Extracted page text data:
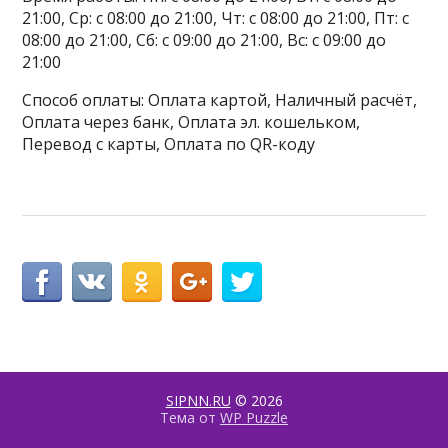
21:00, Ср: с 08:00 до 21:00, Чт: с 08:00 до 21:00, Пт: с
08:00 до 21:00, Сб: с 09:00 до 21:00, Вс: с 09:00 до
21:00
Способ оплаты: Оплата картой, Наличный расчёт,
Оплата через банк, Оплата эл. кошельком,
Перевод с карты, Оплата по QR-коду
SIPNN.RU
© 2026
Тема от
WP Puzzle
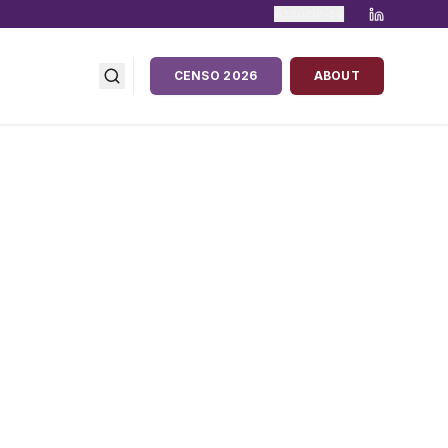
Associe-se
CENSO 2026
ABOUT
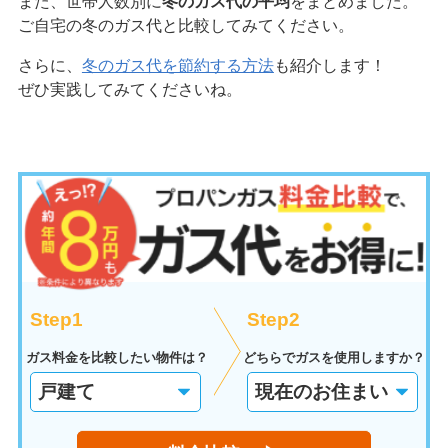
また、世帯人数別に
冬のガス代の平均
をまとめました。
ご自宅の冬のガス代と比較してみてください。
さらに、
冬のガス代を節約する方法
も紹介します！
ぜひ実践してみてくださいね。
Step1
Step2
ガス料金を比較したい物件は？
どちらでガスを使用しますか？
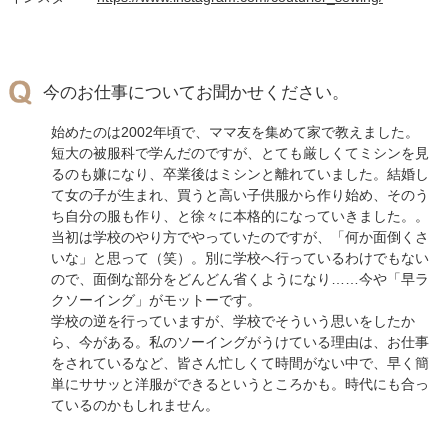
今のお仕事についてお聞かせください。
始めたのは2002年頃で、ママ友を集めて家で教えました。
短大の被服科で学んだのですが、とても厳しくてミシンを見
るのも嫌になり、卒業後はミシンと離れていました。結婚し
て女の子が生まれ、買うと高い子供服から作り始め、そのう
ち自分の服も作り、と徐々に本格的になっていきました。。
当初は学校のやり方でやっていたのですが、「何か面倒くさ
いな」と思って（笑）。別に学校へ行っているわけでもない
ので、面倒な部分をどんどん省くようになり……今や「早ラ
クソーイング」がモットーです。
学校の逆を行っていますが、学校でそういう思いをしたか
ら、今がある。私のソーイングがうけている理由は、お仕事
をされているなど、皆さん忙しくて時間がない中で、早く簡
単にササッと洋服ができるというところかも。時代にも合っ
ているのかもしれません。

## Task
Output the data verbatim, images excluded.

## Problem solution
21:00, Ср: с 08:00 до 21:00, Чт: с 08:00 до 21:00, Пт: с
08:00 до 21:00, Сб: с 09:00 до 21:00, Вс: с 09:00 до
21:00
Способ оплаты: Оплата картой, Наличный расчёт,
Оплата через банк, Оплата эл. кошельком,
Перевод с карты, Оплата по QR-коду
SIPNN.RU
© 2026
Тема от
WP Puzzle
Associe-se
CENSO 2026
ABOUT
また、世帯人数別に
冬のガス代の平均
をまとめました。
ご自宅の冬のガス代と比較してみてください。
さらに、
冬のガス代を節約する方法
も紹介します！
ぜひ実践してみてくださいね。
Step1
Step2
ガス料金を比較したい物件は？
どちらでガスを使用しますか？
今のお仕事についてお聞かせください。
始めたのは2002年頃で、ママ友を集めて家で教えました。
短大の被服科で学んだのですが、とても厳しくてミシンを見
るのも嫌になり、卒業後はミシンと離れていました。結婚し
て女の子が生まれ、買うと高い子供服から作り始め、そのう
ち自分の服も作り、と徐々に本格的になっていきました。。
当初は学校のやり方でやっていたのですが、「何か面倒くさ
いな」と思って（笑）。別に学校へ行っているわけでもない
ので、面倒な部分をどんどん省くようになり……今や「早ラ
クソーイング」がモットーです。
学校の逆を行っていますが、学校でそういう思いをしたか
ら、今がある。私のソーイングがうけている理由は、お仕事
をされているなど、皆さん忙しくて時間がない中で、早く簡
単にササッと洋服ができるというところかも。時代にも合っ
ているのかもしれません。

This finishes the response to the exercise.